In both cases, the compiler is a compilation object of the entire method, which is also the standard compilation method in the virtual machine. To know whether a piece of code or method is hot code, it is not necessary to trigger Just-in-time compilation, Hot spot detection (hotspot detection) is required. At present, the main hot spot to determine the following two kinds: Based on sampling hot spot detection: Using this method of virtual opportunity to periodically check the top of each thread, if found that some methods often appear on the top of the stack, that this method code is "hot code." The advantage of this approach is that it is simple and efficient, and it is easy to get a method invocation relationship, and the disadvantage is that it is difficult to accurately identify the heat of a method, and it is easy to disrupt hotspot detection because of thread blocking or other external factors. Hot spot detection based on counter: Using this method of virtual opportunity for each method, or even code blocks to establish counters, statistical methods of the execution times, if the number of executions over a certain threshold, it is considered a "hot method." This statistic method is more complicated, it needs to establish and maintain counters for each method, and it can't get the call relation of method directly, but its statistic result is more precise and rigorous.

The second-HotSpot hotspot detection method is used in the virtual machine, so it prepares two counters for each method: Method call counter and back-side counter.

The method call counter is used to count the number of method calls, and by default the method call counter counts not the absolute number of times the method is invoked, but rather a relative execution frequency, that is, the number of times the method was invoked over a period of time.

The back-edge counter is used to count the number of times the loop body code executes in a method (exactly, the number of times it should be back, since not all loops are back-side), and the instructions to jump after the control flow in the bytecode are called "back-side".

On the premise of determining the operating parameters of the virtual machine, both counters have a certain threshold, and when the value of the counter exceeds the threshold, JIT compilation is triggered. After JIT compilation is triggered, by default, the execution engine does not wait for the compilation request to complete, but continues into the interpreter to execute bytecode as interpreted until the submitted request is compiled by the compiler (the compilation works in a background thread). When the compilation completes, the next time the method or code is called, the compiled version is used.

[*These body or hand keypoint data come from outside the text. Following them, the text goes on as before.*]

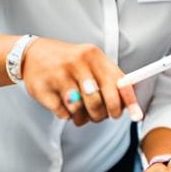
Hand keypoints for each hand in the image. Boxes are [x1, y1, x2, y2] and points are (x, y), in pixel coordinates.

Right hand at [20, 38, 140, 126]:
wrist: (32, 55)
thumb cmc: (69, 62)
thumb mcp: (91, 62)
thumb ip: (110, 79)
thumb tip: (129, 103)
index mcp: (93, 56)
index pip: (117, 81)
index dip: (128, 101)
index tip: (137, 116)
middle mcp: (77, 63)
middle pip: (99, 101)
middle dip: (104, 113)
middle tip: (103, 116)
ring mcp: (58, 76)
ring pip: (80, 110)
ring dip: (83, 116)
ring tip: (80, 109)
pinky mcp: (42, 89)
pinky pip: (63, 114)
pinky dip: (67, 115)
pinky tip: (63, 104)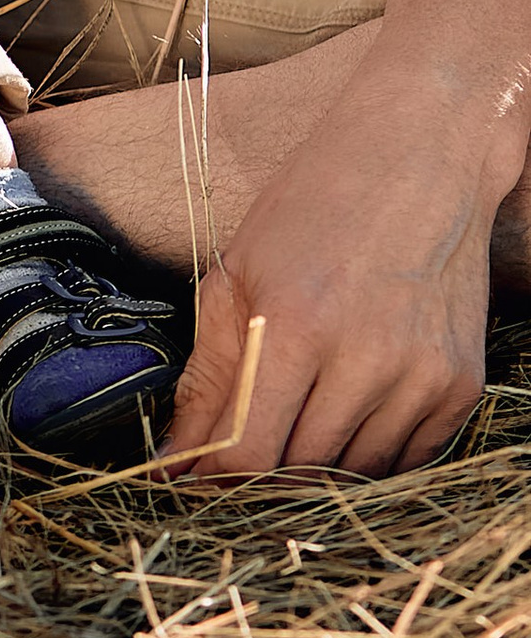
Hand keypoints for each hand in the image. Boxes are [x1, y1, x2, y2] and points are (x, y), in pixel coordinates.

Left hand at [158, 65, 491, 475]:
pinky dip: (369, 454)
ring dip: (314, 467)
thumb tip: (177, 460)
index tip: (192, 481)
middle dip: (258, 476)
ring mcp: (422, 376)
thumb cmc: (312, 207)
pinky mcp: (460, 384)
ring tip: (293, 421)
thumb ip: (208, 377)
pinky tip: (346, 413)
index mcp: (296, 327)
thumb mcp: (236, 275)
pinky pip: (406, 458)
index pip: (249, 454)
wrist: (419, 156)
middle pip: (301, 472)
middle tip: (236, 453)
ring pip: (355, 473)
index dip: (213, 480)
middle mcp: (367, 359)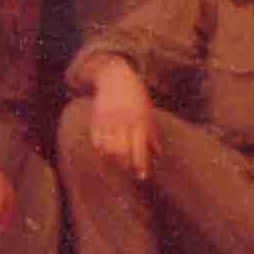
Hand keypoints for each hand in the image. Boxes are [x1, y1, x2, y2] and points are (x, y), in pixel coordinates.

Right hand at [88, 64, 160, 180]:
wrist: (114, 76)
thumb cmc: (136, 96)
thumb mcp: (148, 111)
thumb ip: (152, 133)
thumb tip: (158, 154)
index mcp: (139, 119)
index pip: (140, 148)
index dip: (141, 165)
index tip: (143, 177)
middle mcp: (122, 121)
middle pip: (122, 152)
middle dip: (127, 166)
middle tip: (131, 173)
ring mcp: (107, 121)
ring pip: (108, 149)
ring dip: (114, 161)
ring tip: (121, 165)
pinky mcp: (95, 120)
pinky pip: (97, 142)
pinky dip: (102, 151)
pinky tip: (108, 155)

Because the procedure counter triggers the process of Just-in-time compilation similar to the process of triggering just-in-time compilation by the back-edge counter, only the process in which the method call counter triggers Just-in-time compilation is given here:

The Javac bytecode compiler, in combination with the execution of a JIT compiler within a virtual machine, is actually equivalent to the compilation process performed by a traditional compiler. Reference website

Http://wiki.jikexueyuan.com/project/java-vm/javac-jit.html

Contact Us

The content source of this page is from Internet, which doesn't represent Alibaba Cloud's opinion; products and services mentioned on that page don't have any relationship with Alibaba Cloud. If the content of the page makes you feel confusing, please write us an email, we will handle the problem within 5 days after receiving your email.

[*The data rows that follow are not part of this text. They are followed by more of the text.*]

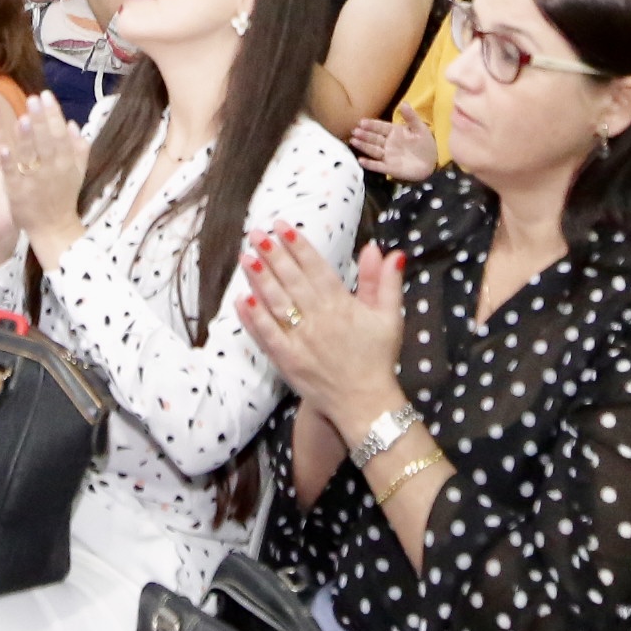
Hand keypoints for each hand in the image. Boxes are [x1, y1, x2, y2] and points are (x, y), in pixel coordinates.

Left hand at [0, 92, 90, 267]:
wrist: (54, 228)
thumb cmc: (64, 196)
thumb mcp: (77, 171)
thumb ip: (78, 148)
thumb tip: (72, 124)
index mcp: (66, 162)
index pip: (60, 134)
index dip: (53, 114)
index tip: (46, 96)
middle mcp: (51, 170)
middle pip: (46, 142)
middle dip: (40, 120)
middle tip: (33, 99)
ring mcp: (34, 182)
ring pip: (30, 158)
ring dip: (26, 139)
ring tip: (20, 118)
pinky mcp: (18, 193)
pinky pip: (13, 177)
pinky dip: (9, 164)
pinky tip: (3, 149)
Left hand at [239, 231, 403, 429]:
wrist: (365, 403)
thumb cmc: (377, 358)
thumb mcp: (390, 317)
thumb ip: (384, 281)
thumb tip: (383, 249)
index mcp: (343, 305)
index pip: (315, 268)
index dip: (297, 245)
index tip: (281, 226)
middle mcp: (319, 320)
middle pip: (291, 280)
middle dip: (272, 254)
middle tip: (255, 232)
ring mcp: (301, 341)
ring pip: (276, 304)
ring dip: (259, 279)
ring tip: (245, 257)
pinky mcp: (287, 361)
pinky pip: (266, 336)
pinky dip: (253, 318)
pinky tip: (241, 300)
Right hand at [346, 116, 437, 181]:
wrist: (432, 163)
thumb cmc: (426, 144)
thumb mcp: (420, 128)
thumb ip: (411, 117)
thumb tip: (403, 103)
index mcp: (394, 132)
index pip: (380, 127)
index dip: (371, 125)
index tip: (362, 122)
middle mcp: (388, 143)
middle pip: (374, 138)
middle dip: (364, 135)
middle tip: (355, 131)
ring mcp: (388, 156)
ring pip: (373, 150)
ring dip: (363, 146)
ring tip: (354, 141)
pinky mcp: (390, 168)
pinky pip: (378, 166)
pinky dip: (369, 164)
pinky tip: (360, 160)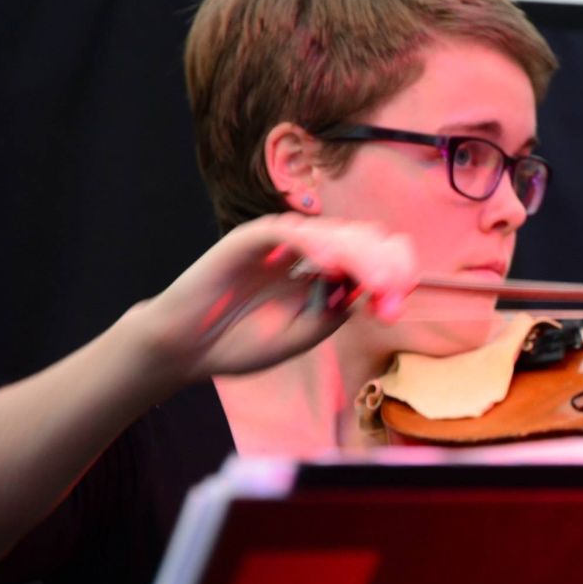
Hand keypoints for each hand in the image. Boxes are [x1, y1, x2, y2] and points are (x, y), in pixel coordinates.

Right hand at [132, 213, 417, 381]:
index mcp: (323, 272)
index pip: (370, 257)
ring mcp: (280, 241)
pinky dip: (313, 245)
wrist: (187, 351)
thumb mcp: (305, 333)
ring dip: (359, 255)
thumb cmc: (242, 343)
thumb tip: (373, 288)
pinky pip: (289, 232)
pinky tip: (329, 266)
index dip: (390, 274)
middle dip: (382, 265)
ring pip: (332, 233)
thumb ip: (337, 310)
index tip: (395, 306)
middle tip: (391, 291)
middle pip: (360, 239)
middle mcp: (307, 250)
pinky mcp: (251, 238)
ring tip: (376, 281)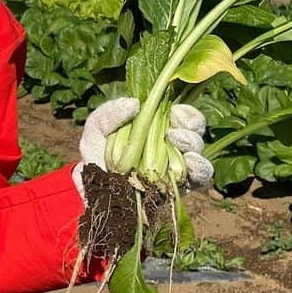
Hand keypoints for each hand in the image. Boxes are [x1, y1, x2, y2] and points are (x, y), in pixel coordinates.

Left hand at [71, 98, 213, 199]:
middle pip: (195, 133)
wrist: (92, 185)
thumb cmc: (97, 150)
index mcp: (157, 125)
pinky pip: (198, 180)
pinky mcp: (178, 188)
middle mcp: (171, 144)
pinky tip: (188, 167)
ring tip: (177, 147)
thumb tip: (134, 103)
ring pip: (199, 155)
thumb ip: (111, 112)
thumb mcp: (97, 126)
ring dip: (194, 150)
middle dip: (191, 130)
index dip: (185, 113)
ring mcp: (176, 166)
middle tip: (173, 134)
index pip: (182, 114)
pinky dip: (198, 171)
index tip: (174, 113)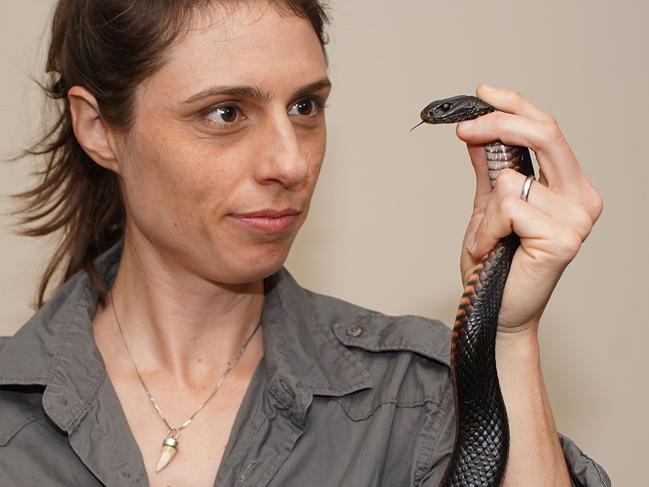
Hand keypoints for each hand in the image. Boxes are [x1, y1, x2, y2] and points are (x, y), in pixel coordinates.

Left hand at [455, 85, 602, 332]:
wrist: (494, 312)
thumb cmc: (495, 265)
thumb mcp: (487, 207)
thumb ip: (488, 169)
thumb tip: (476, 131)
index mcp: (569, 186)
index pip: (548, 129)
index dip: (515, 105)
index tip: (482, 92)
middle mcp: (582, 198)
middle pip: (543, 133)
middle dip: (497, 123)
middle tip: (464, 128)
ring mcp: (577, 218)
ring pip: (510, 178)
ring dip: (483, 212)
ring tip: (487, 240)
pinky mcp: (562, 238)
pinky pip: (505, 208)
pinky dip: (485, 229)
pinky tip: (491, 251)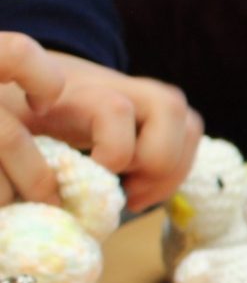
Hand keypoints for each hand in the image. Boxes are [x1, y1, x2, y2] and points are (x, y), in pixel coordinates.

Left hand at [0, 36, 203, 213]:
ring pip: (190, 126)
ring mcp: (148, 94)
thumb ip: (24, 161)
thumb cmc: (17, 115)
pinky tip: (142, 185)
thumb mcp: (8, 133)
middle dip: (154, 164)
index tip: (92, 177)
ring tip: (133, 191)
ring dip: (170, 170)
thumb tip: (50, 203)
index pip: (115, 111)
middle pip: (170, 111)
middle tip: (122, 189)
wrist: (31, 79)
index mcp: (77, 91)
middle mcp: (122, 86)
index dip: (113, 153)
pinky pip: (192, 136)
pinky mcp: (164, 109)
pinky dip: (176, 168)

If you find any instances of plagiarism from the community, please send an email to: info-contact@alibabacloud.com and provide relevant evidence. A staff member will contact you within 5 working days.

A Free Trial That Lets You Build Big!

Start building with 50+ products and up to 12 months usage for Elastic Compute Service

  • Sales Support

    1 on 1 presale consultation

  • After-Sales Support

    24/7 Technical Support 6 Free Tickets per Quarter Faster Response

  • Alibaba Cloud offers highly flexible support services tailored to meet your exact needs.